Anthropic Releases Rust Support for ConnectRPC, Enabling HTTP-Based RPC Protocol Implementation
Key Takeaways
- ▸Anthropic provides a complete Rust ecosystem for ConnectRPC with runtime library, code generation plugins, and build integration
- ▸Framework-agnostic Tower-based design enables seamless integration with Axum, Hyper, and other tower-compatible HTTP frameworks
- ▸Flexible code generation supports both buf-based and build.rs workflows, accommodating different development and CI/CD pipelines
Summary
Anthropic has released a comprehensive Rust implementation of the ConnectRPC protocol, a modern HTTP-based RPC framework for protobuf messages. The release includes three core components: connectrpc (a Tower-based runtime library), protoc-gen-connect-rust (a protoc plugin for code generation), and connectrpc-build (build.rs integration). The runtime is built on tower::Service, making it framework-agnostic and compatible with popular Rust HTTP frameworks including Axum and Hyper.

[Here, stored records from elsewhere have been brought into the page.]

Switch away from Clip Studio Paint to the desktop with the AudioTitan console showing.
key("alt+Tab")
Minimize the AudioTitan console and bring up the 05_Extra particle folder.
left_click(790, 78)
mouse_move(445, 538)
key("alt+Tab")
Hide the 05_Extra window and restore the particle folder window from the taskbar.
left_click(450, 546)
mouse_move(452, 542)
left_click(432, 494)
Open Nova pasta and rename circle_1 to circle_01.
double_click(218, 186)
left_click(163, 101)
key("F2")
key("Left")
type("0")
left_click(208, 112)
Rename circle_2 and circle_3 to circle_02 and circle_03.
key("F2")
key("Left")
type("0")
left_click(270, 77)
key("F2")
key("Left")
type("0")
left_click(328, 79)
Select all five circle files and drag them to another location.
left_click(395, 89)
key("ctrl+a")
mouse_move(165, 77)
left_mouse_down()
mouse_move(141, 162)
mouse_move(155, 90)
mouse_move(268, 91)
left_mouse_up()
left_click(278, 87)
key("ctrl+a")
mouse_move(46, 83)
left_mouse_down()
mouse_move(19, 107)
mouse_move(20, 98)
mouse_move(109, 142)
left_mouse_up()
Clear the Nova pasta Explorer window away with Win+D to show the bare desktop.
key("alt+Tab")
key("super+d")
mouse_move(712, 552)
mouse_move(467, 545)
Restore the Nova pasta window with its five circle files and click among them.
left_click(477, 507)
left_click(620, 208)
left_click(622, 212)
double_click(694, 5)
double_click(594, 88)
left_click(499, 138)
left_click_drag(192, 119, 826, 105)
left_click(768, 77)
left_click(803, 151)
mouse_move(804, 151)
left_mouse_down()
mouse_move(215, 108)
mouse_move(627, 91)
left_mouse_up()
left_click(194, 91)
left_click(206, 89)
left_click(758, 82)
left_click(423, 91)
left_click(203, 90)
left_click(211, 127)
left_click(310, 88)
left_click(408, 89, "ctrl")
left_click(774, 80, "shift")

The implementation supports two flexible code generation workflows suited to different build pipelines. The first uses buf generate (recommended for checked-in code) with separate codegen plugins for message types and service stubs, while the second uses build.rs for unified output generated at build time. Both approaches produce identical runtime APIs, allowing developers to choose based on their project requirements.
The release includes comprehensive tooling for implementing servers, with recommended patterns using Axum for web integration and support for standalone server configurations. The zero-copy design leverages borrowed string fields directly from request buffers, optimizing performance for typical RPC workloads.
- Zero-copy implementation for string fields optimizes performance by borrowing directly from request buffers
Editorial Opinion
Anthropic's ConnectRPC Rust support represents a thoughtful approach to RPC infrastructure, emphasizing developer flexibility through multiple workflows while maintaining consistent APIs. The framework-agnostic Tower-based architecture is a strong design choice that will enable adoption across diverse Rust web ecosystems. The zero-copy optimization for protobuf serialization demonstrates attention to performance-critical use cases, though the implementation's maturity and production readiness will depend on how the community adopts and contributes to the codebase.